There are two types of technological change that matter. Christensen calls them sustaining and disrupting changes.

This study of technological change over the history of the disk drive industry revealed two types of technology change, each with very different effects on the industry’s leaders. Technologies of the first sort sustained the industry’s rate of improvements in the product performance (total capacity and recording density were the two most common measures) and ranged in difficulty from incremental to radical. The industry’s dominant firms always led in developing and adopting these technologies. By contrast, innovations of the second sort disrupted or redefined performance trajectories—and consistently resulted in the failure of the industry’s leading firms.

My first thought is that our current system of K–12 education is clearly engaged in sustaining innovation.
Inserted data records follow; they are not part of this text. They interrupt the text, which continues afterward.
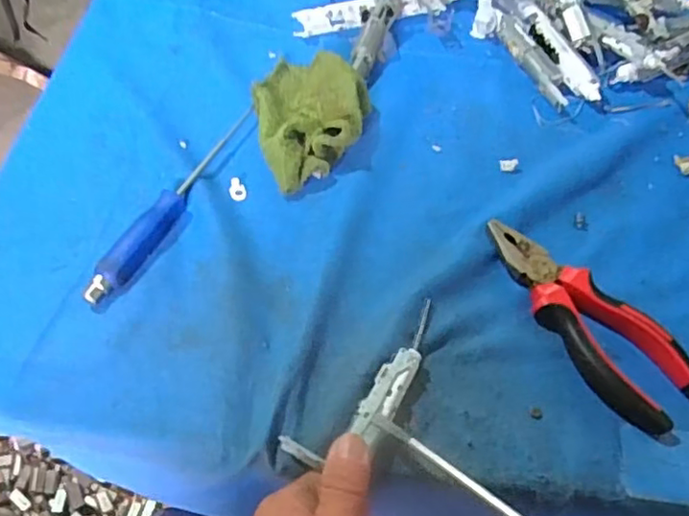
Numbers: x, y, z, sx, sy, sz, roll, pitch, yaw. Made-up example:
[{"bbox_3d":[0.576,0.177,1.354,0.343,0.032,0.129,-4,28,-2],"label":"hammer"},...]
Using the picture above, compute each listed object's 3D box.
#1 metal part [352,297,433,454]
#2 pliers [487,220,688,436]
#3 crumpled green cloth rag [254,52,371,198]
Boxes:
[{"bbox_3d":[0.032,0.065,0.363,0.019,0.013,0.098,25,55,15],"label":"metal part"},{"bbox_3d":[0.150,0.033,0.389,0.058,0.020,0.153,-33,63,-19],"label":"pliers"},{"bbox_3d":[-0.024,-0.114,0.469,0.081,0.036,0.127,-6,58,-4],"label":"crumpled green cloth rag"}]

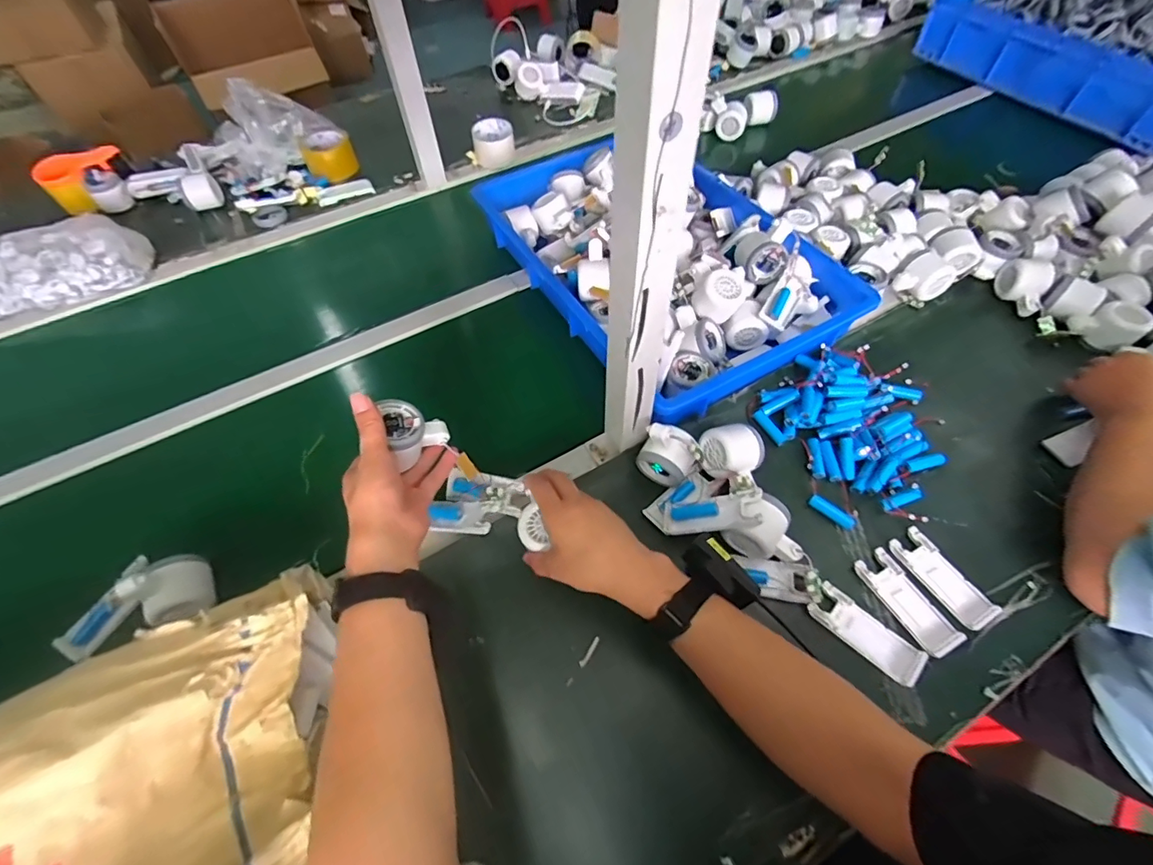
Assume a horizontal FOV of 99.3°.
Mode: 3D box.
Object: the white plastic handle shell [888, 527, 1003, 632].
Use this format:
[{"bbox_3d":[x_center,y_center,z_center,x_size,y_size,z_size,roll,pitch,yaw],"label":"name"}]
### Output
[{"bbox_3d":[0.383,0.153,0.514,0.041,0.013,0.105,-28,60,-15],"label":"white plastic handle shell"}]

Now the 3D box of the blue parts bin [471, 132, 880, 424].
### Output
[{"bbox_3d":[0.114,-0.293,0.752,0.365,0.090,0.557,-27,60,-15],"label":"blue parts bin"}]

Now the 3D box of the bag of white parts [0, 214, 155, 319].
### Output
[{"bbox_3d":[-0.870,-0.272,0.817,0.296,0.085,0.148,-10,57,-5],"label":"bag of white parts"}]

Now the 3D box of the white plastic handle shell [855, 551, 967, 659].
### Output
[{"bbox_3d":[0.340,0.173,0.505,0.043,0.017,0.104,-24,60,-14],"label":"white plastic handle shell"}]

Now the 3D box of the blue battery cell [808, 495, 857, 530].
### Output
[{"bbox_3d":[0.290,0.090,0.556,0.052,0.012,0.014,34,64,21],"label":"blue battery cell"}]

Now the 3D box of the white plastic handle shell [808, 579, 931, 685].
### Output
[{"bbox_3d":[0.288,0.201,0.490,0.043,0.016,0.105,-40,65,-22],"label":"white plastic handle shell"}]

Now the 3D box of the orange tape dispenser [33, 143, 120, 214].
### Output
[{"bbox_3d":[-0.942,-0.489,0.945,0.137,0.083,0.076,-27,60,-15],"label":"orange tape dispenser"}]

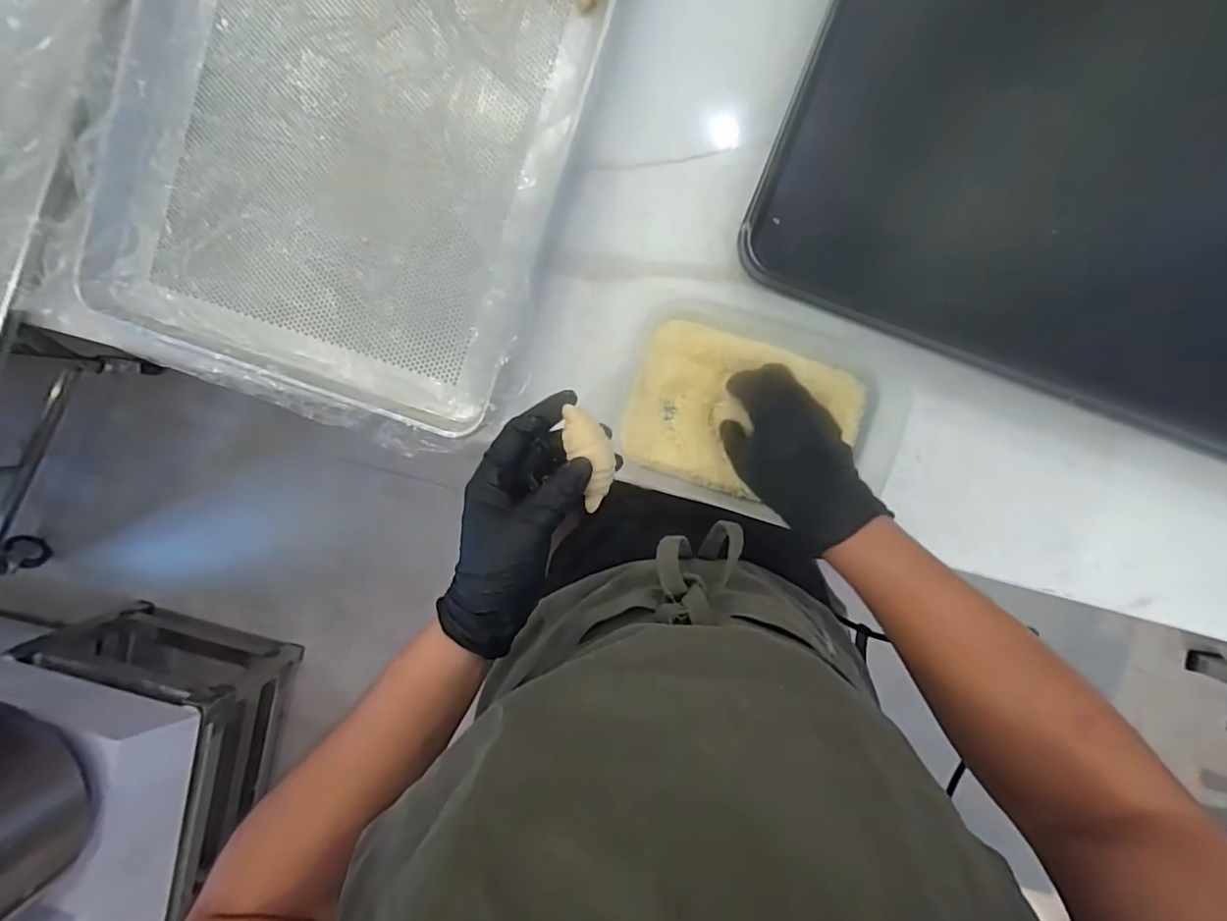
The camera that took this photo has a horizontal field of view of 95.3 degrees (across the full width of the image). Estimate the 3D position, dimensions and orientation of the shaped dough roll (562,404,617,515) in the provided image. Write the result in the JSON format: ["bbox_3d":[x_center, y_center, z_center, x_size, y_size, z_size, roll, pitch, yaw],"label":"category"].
[{"bbox_3d":[-0.013,0.000,0.368,0.026,0.018,0.069,-13,101,6],"label":"shaped dough roll"}]

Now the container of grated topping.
[{"bbox_3d":[0.131,-0.038,0.501,0.237,0.040,0.171,16,98,3],"label":"container of grated topping"}]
Document cameras and PowerPoint instead of overhead projectors, for example, are basically more of the same—better performance and incremental feature enhancements—rather than truly disruptive innovation.

It turns out the disruptive innovations weren’t at all obvious if companies were concerned about what their customers wanted. In fact, the really disruptive stuff usually represents a downgrade for existing customers of the dominant firms.

Generally disruptive innovations were technologically straightforward, consisting of off-the-shelf components put together in a product architecture that was often simpler than prior approaches. They offered less of what customers in established markets wanted and so could rarely be initially employed there. They offered a different package of attributes valued only in emerging markets remote from, and unimportant to, the mainstream.

So the dominant firms failed not because of inferior technology; they were almost always well-managed, visionary organizations. Their problem was that one of their competitors took a new, nearly always inferior, technology and created a new market.

Rather, the 5.25-inch drive manufacturers seem to have been misled by their customers, notably IBM and its direct competitors and resellers, who themselves seemed as oblivious as Seagate to the potential benefits and possibilities of portable computing and the new disk drive architecture that might facilitate it.

It was obvious to IBM, Seagate, and their desktop computer customers that the 3.5-inch hard drives were inferior in speed, capacity, and cost. What they failed to appreciate was that customers of the emerging portable computer market were willing to sacrifice some performance for the smaller size and increased ruggedness of the new 3.5-inch drives. The disruptive innovations don’t tend to show themselves in existing markets. They enable new products and markets that the dominant firms and their customers can’t see.

But the problem established firms seem unable to confront successfully is that of downward vision and mobility, in terms of the trajectory map.

If we can draw any parallels between the hard disk industry and K–12 education—and that’s a big if—we have to ask whether there are any emerging markets that the dominant firms (our regular school districts) and their customers (students, parents, and communities) are currently undervaluing? Could it be online learning? Most school people I know consider online learning vastly inferior to traditional face-to-face learning. Perhaps the online technologies that are flourishing now and finding little traction in traditional educational institutions will eventually turn out to be the disruptive force that gives traditional schooling a run for its money (literally).